C’est là un disque subtil, fin, érudit, comme on en voudrait davantage. Jugez plutôt : le titre Dom Quichotte évoque la cantate éponyme de Philippe Courbois, mais surtout une huile sur toile de Charles-Antoine Coypel déposée au Château de Compiègne, Don Quichotte au bal chez Don Antonio. Un petit ensemble instrumental y est représenté, d’où jaillit, dans une étonnante synthèse, tout ce que la sociabilité musicale du XVIIIe siècle peut avoir d’extravagante, de colorée, et de bouffe. Au premier abord, l’Espagne paraît bien loin ; qu’on s’en détrompe. Denis Grenier, co-auteur avec Thierry Favier, de la notice du disque, explicite avec raison ce que représente l’Espagne sous la Régence : « une société prompte au divertissement galant ».
Galanterie, caricature, pittoresque ; toutes ces pièces en sont comblées. Mais surtout théâtre, et même métathéâtre : il n’est rien qui ne joue avec le public, ses attentes, et sa culture commune. Mais cette distinction entre théâtre et métathéâtre est encore trop simple pour un siècle aussi subtil, car de même qu’il y a plusieurs théâtres, il y a plusieurs métathéâtres : un métathéâtre dans les murs, celui du « concerto comique » qui tire ses thèmes et sa structure des divertissements ou des comédies en musique dans lesquels il s’insère. Il s’agit là d’un métathéâtre publicitaire où sont repris, de manière purement symphonique, par insertion, sur le lieu même de la représentation théâtrale, les épisodes les plus réussis de la pièce.
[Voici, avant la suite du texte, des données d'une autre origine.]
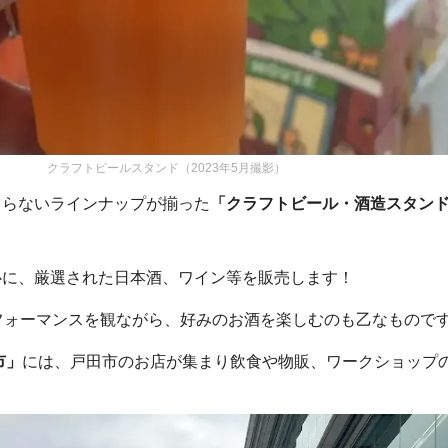
クラフトビールスタンド（2023年5月撮影）
まらないラインナップが揃った
「クラフトビール・酒造スタン
心に、厳選された日本酒、ワイン等を販売します！
フォーマンスを観ながら、好みのお酒を楽しむのも乙なもので
市」
には、戸田市のお店が集まり飲食や物販、ワークショップ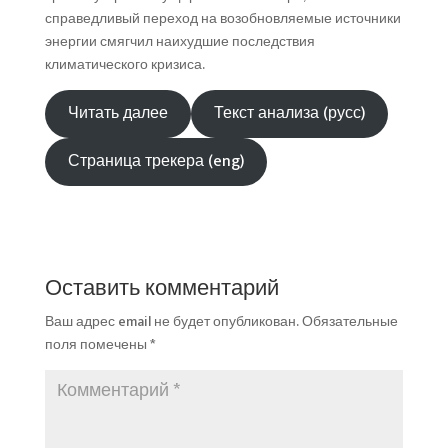
справедливый переход на возобновляемые источники
энергии смягчил наихудшие последствия
климатического кризиса.
Читать далее
Текст анализа (русс)
Страница трекера (eng)
Оставить комментарий
Ваш адрес email не будет опубликован.
Обязательные
поля помечены
*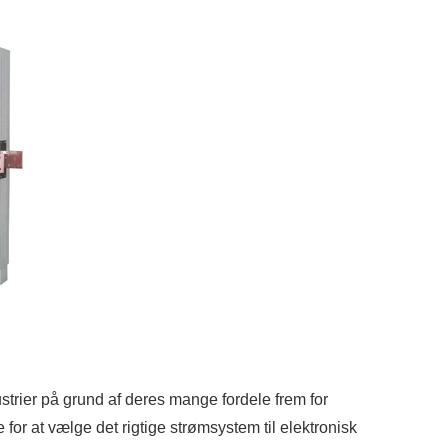
strier på grund af deres mange fordele frem for
 for at vælge det rigtige strømsystem til elektronisk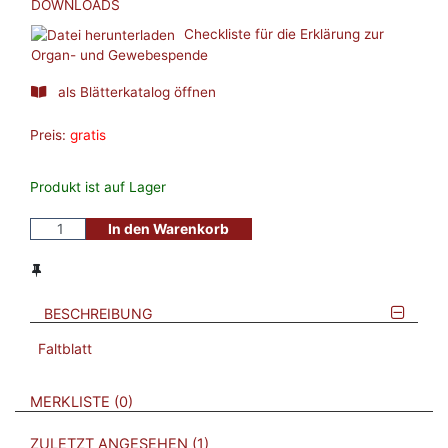
DOWNLOADS
Checkliste für die Erklärung zur
Organ- und Gewebespende
als Blätterkatalog öffnen
Preis:
gratis
Produkt ist auf Lager
In den Warenkorb
BESCHREIBUNG
Faltblatt
VERWEISE AUF VERMERKTE- ODER ZULETZT ANGESEHENE
BROSCHÜREN
MERKLISTE
0
BROSCHÜREN
ZULETZT ANGESEHEN
1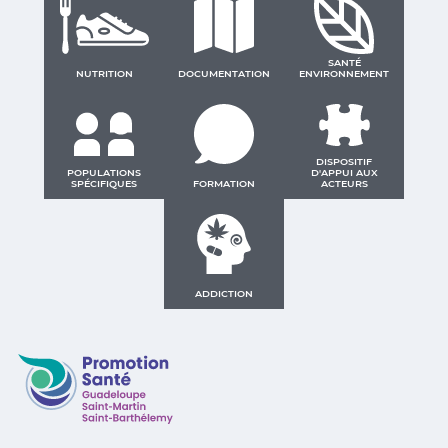
SANTÉ
NUTRITION
DOCUMENTATION
ENVIRONNEMENT
DISPOSITIF
POPULATIONS
D'APPUI AUX
SPÉCIFIQUES
FORMATION
ACTEURS
ADDICTION
Promotion Santé Guadeloupe, Saint-Martin, Saint Ba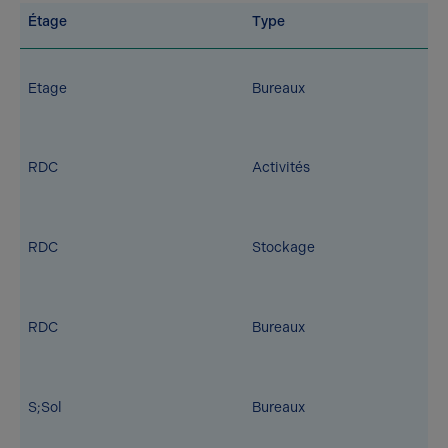
Étage
Type
Etage
Bureaux
RDC
Activités
RDC
Stockage
RDC
Bureaux
S;Sol
Bureaux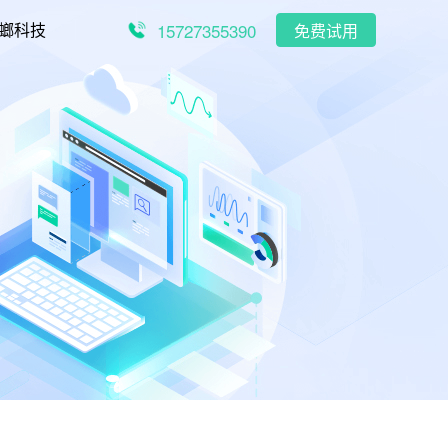
15727355390
螂科技
免费试用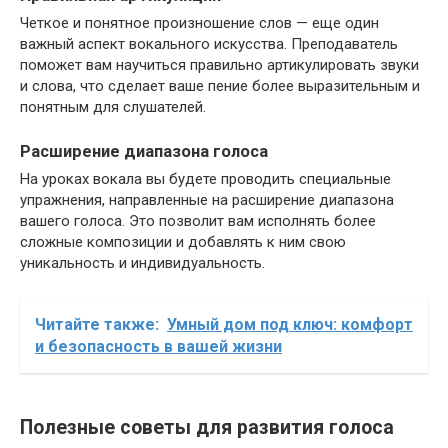
Четкое и понятное произношение слов — еще один
важный аспект вокального искусства. Преподаватель
поможет вам научиться правильно артикулировать звуки
и слова, что сделает ваше пение более выразительным и
понятным для слушателей.
Расширение диапазона голоса
На уроках вокала вы будете проводить специальные
упражнения, направленные на расширение диапазона
вашего голоса. Это позволит вам исполнять более
сложные композиции и добавлять к ним свою
уникальность и индивидуальность.
Читайте также:
Умный дом под ключ: комфорт
и безопасность в вашей жизни
Полезные советы для развития голоса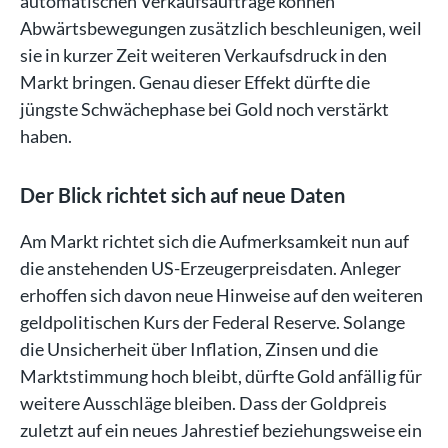
automatischen Verkaufsaufträge können
Abwärtsbewegungen zusätzlich beschleunigen, weil
sie in kurzer Zeit weiteren Verkaufsdruck in den
Markt bringen. Genau dieser Effekt dürfte die
jüngste Schwächephase bei Gold noch verstärkt
haben.
Der Blick richtet sich auf neue Daten
Am Markt richtet sich die Aufmerksamkeit nun auf
die anstehenden US-Erzeugerpreisdaten. Anleger
erhoffen sich davon neue Hinweise auf den weiteren
geldpolitischen Kurs der Federal Reserve. Solange
die Unsicherheit über Inflation, Zinsen und die
Marktstimmung hoch bleibt, dürfte Gold anfällig für
weitere Ausschläge bleiben. Dass der Goldpreis
zuletzt auf ein neues Jahrestief beziehungsweise ein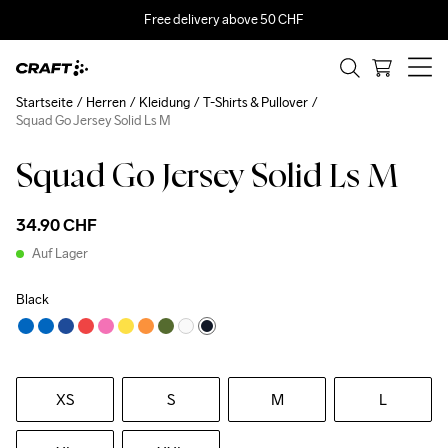
Free delivery above 50 CHF
Startseite
Herren
Kleidung
T-Shirts & Pullover
Squad Go Jersey Solid Ls M
Squad Go Jersey Solid Ls M
34.90 CHF
Auf Lager
Black
XS
S
M
L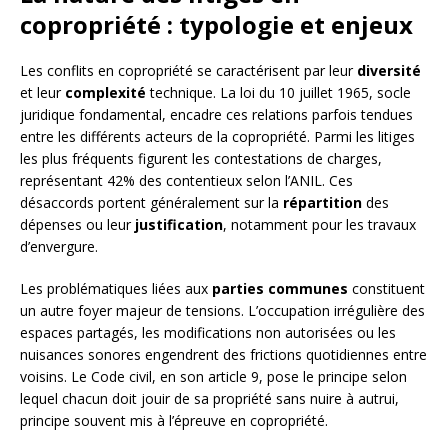
copropriété : typologie et enjeux
Les conflits en copropriété se caractérisent par leur
diversité
et leur
complexité
technique. La loi du 10 juillet 1965, socle
juridique fondamental, encadre ces relations parfois tendues
entre les différents acteurs de la copropriété. Parmi les litiges
les plus fréquents figurent les contestations de charges,
représentant 42% des contentieux selon l’ANIL. Ces
désaccords portent généralement sur la
répartition
des
dépenses ou leur
justification
, notamment pour les travaux
d’envergure.
Les problématiques liées aux
parties communes
constituent
un autre foyer majeur de tensions. L’occupation irrégulière des
espaces partagés, les modifications non autorisées ou les
nuisances sonores engendrent des frictions quotidiennes entre
voisins. Le Code civil, en son article 9, pose le principe selon
lequel chacun doit jouir de sa propriété sans nuire à autrui,
principe souvent mis à l’épreuve en copropriété.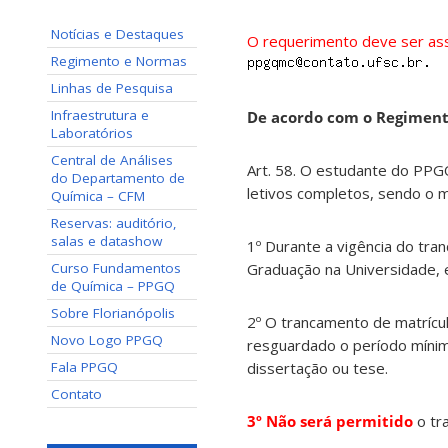
Notícias e Destaques
O requerimento deve ser ass
Regimento e Normas
Linhas de Pesquisa
Infraestrutura e
De acordo com o Regiment
Laboratórios
Central de Análises
Art. 58. O estudante do PP
do Departamento de
letivos completos, sendo o m
Química – CFM
Reservas: auditório,
salas e datashow
1º Durante a vigência do tra
Curso Fundamentos
Graduação na Universidade, 
de Química – PPGQ
Sobre Florianópolis
2º O trancamento de matrícul
Novo Logo PPGQ
resguardado o período míni
Fala PPGQ
dissertação ou tese.
Contato
3º Não será permitido
o tr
Et un métathéâtre hors les murs, que l’on connaît surtout dans son expression populaire, celle du théâtre de la Foire, du vaudeville, mais qui trouve un reflet moins connu dans les pièces de salon que sont les « cantates comiques », qui pastichent le théâtre dramatique. Imaginez donc dans quel vertigineux abyme on est mis lorsque, dans la cantate La Sonate, l’on trouve à la fois la caricature d’un maître de musique médiocrement doué, le centon parodique de tous les lieux communs pastoraux et tragiques, la dérision de la musique descriptive, et, comble du raffinement, la moquerie de l’alter ego de la cantate, de l’autre genre de musique de salon qu’est la sonate, lorsqu’elle veut trancher du dramatique.
Le Café Zimmermann est assurément l’un des ensembles de musique ancienne les plus fins, justes et imaginatifs qui se puissent trouver aujourd’hui : l’on se souvient de leur interprétation légère et spirituelle des Concertos brandebourgeois. Leur ardeur n’a pas fléchi, tant s’en faut, et l’on est toujours aussi heureux de retrouver le clavecin allègre de Céline Frisch, le violon agile et gaillard de Pablo Valetti, et la flûte claire et précise de Diana Baroni auquel s’adjoint pour la circonstance le luth sûr et délicat d’Eric Bellocq. Dominique Visse donne ici carrière à tout son talent théâtral, que l’on sait immense lorsqu’on l’a entendu dans Janequin ou Sermisy, dans Purcell ou dans Offenbach. Son timbre de vielle à roue, inimitable, correspond à merveille à la voix bouffe que l’on attend dans ce répertoire, et, surprise, l’on surprend même Visse à barytonner dans le rôle du soldat de La Matrone d’Ephèse. Diction, énergie de la projection, justesse, et toujours élégance, même dans la farce : rarement de petites œuvres auront été traitées avec aussi grand soin.
L’on découvre donc Pierre de la Garde, Racot de Grandval, et Courbois dont aucune œuvre, à notre connaissance n’a jamais été enregistrée, et l’on découvre surtout les bouffonnes autant que délicates aïeules des opérettes d’Hervé et d’Offenbach. L’on retrouve Corrette avec grand plaisir dans des thèmes du Huron de Grétry, œuvre à côté de laquelle les récentes journées Grétry du CMBV sont malheureusement passées, et que l’on souhaite ardemment voir remonter bientôt. L’on voit surtout la féconde quoique trop rare alliance de la musique et de la musicologie autour d’un programme aussi inédit que fantasque.